And what if we are the dreams of tired gods, who can find no peace?-- anonymous
An commentary article today in the New York times is again raising the idea that we live in some kind of giant compute simulation. It's sort-of a clever but old idea, recreated frequently in highschool philosophy conversations and reflected in movies like The Thirteenth Floor and The Matrix from 1999, Inception, and the terminal credits of Men in black. Wikipedia has a more through documentation. It's a shallow philosophical idea with roots older than Descarte's consideration of the difference between reality and a dream. It doesn't really get us very far, in my opinion because it is imposing on us an infinite recursion of worlds without any real insight into the nature of those worlds.
But it keeps getting attention these days because some selfish people keep connecting it to the idea that the mathematics of simulations is somehow revealing some deep truth about the universe.
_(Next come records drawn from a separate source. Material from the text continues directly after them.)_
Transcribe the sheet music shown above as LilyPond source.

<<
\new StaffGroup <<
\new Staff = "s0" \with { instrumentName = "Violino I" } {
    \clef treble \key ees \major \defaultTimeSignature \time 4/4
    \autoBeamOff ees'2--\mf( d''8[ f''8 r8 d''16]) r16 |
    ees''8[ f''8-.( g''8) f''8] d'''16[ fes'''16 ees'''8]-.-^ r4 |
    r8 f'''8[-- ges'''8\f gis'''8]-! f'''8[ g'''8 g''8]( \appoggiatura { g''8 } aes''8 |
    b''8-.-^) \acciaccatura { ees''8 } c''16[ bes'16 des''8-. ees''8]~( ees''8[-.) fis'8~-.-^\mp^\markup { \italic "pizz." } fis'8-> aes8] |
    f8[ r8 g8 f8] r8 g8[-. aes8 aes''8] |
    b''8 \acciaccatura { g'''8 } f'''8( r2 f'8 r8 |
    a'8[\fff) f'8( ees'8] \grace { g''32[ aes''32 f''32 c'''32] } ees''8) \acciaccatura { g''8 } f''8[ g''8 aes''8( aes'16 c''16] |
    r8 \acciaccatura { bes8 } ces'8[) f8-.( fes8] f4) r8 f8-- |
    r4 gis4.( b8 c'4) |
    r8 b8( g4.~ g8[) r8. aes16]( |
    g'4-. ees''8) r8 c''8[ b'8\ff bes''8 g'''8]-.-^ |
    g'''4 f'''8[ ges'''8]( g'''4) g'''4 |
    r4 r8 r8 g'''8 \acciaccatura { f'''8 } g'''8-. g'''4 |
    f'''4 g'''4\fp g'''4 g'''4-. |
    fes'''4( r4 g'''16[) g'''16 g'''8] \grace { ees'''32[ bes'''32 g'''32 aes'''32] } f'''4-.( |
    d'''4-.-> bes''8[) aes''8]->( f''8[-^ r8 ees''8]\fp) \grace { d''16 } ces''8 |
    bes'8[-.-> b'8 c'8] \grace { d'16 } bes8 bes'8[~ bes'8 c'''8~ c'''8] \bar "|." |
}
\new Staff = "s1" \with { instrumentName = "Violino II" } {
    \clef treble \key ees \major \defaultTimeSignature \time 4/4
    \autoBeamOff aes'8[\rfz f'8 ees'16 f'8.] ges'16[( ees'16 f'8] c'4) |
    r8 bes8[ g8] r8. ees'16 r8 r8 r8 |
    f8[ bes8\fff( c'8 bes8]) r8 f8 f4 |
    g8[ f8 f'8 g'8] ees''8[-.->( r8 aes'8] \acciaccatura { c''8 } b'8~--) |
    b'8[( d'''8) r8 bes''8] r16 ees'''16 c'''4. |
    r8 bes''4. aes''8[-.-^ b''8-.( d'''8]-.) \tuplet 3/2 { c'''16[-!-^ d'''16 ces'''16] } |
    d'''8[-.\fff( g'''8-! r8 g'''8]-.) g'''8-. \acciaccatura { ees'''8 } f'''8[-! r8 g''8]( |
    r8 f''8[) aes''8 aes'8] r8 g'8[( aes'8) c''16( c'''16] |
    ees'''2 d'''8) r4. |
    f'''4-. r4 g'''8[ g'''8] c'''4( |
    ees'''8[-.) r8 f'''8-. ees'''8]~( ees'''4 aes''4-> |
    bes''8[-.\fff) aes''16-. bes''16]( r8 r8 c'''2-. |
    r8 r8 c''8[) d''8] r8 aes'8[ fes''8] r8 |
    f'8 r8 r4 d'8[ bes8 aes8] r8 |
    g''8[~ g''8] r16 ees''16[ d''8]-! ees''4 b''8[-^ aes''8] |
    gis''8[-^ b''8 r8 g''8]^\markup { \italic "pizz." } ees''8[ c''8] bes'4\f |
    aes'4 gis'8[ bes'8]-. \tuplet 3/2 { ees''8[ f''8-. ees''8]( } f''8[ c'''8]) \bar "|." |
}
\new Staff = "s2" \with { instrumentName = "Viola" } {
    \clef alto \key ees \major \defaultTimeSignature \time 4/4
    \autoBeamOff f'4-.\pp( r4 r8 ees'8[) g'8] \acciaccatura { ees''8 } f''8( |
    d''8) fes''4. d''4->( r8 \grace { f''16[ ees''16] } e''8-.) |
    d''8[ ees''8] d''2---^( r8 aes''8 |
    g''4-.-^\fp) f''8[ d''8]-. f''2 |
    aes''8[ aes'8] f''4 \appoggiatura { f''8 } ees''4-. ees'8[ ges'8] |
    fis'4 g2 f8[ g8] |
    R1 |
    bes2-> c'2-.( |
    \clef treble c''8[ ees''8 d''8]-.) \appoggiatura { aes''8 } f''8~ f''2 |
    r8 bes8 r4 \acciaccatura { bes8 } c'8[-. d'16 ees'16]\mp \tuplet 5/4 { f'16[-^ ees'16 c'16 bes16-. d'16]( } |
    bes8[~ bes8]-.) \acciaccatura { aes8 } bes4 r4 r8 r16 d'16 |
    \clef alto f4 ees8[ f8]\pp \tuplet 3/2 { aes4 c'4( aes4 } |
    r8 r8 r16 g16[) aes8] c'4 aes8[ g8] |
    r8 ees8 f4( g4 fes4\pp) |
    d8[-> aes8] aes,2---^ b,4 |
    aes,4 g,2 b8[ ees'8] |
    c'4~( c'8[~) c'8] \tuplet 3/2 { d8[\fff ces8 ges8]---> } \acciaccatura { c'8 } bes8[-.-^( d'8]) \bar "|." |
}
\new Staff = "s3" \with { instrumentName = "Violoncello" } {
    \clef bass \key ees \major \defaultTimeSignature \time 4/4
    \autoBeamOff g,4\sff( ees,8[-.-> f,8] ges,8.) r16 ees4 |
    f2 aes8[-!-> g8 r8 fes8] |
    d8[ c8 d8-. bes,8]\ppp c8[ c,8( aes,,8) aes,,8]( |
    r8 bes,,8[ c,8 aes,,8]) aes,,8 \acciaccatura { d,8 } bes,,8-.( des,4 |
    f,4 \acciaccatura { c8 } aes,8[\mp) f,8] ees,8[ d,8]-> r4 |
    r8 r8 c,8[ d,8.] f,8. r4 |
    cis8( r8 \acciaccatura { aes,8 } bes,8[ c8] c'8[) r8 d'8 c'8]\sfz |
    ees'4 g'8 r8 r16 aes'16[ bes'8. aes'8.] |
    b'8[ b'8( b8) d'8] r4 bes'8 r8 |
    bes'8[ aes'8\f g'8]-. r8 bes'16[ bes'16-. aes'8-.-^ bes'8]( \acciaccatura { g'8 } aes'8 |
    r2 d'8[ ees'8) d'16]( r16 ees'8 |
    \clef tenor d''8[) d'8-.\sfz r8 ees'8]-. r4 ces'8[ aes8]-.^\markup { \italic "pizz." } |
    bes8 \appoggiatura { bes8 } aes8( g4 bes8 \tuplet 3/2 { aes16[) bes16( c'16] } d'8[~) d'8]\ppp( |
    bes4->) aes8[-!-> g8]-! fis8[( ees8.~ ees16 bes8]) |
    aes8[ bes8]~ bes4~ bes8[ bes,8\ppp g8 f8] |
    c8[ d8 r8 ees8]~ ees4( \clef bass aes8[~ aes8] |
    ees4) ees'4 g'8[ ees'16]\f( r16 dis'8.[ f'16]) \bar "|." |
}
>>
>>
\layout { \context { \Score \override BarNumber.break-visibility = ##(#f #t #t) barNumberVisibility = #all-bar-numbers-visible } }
There was an interview with Max Tegmark arguing that the ability of mathematics to explain the universe implies that somehow the universe IS an equation. NOVA's The elegant universe played on this idea. And you can trace things right back past Keats' Ode to a grecian urn with the illusion that beauty and truth are inseparable things.
These types of arguments are non-sense, and abusing the general public. The universe is NOT easy to understand, and mathematics DOES NOT do a good job of explaining everything. The number of problems we can formulate and solve with mathematics is miniscule compared the the questions we would like to answer. Great scientists like Newton and Kepler spent large parts of their lives trying to reconcile the universe to their own personal ideas of beauty, and failing. The standard model of particle physics is an ugly unsatisfying model, but the best we've got. What's going on is a selection bias -- we tend to focus on those things we know how to talk about -- those things that can be encapsulated in our languages of which math is the most universal. And when we ignore these other complicated things, it becomes easy to begin to confound theories with realities.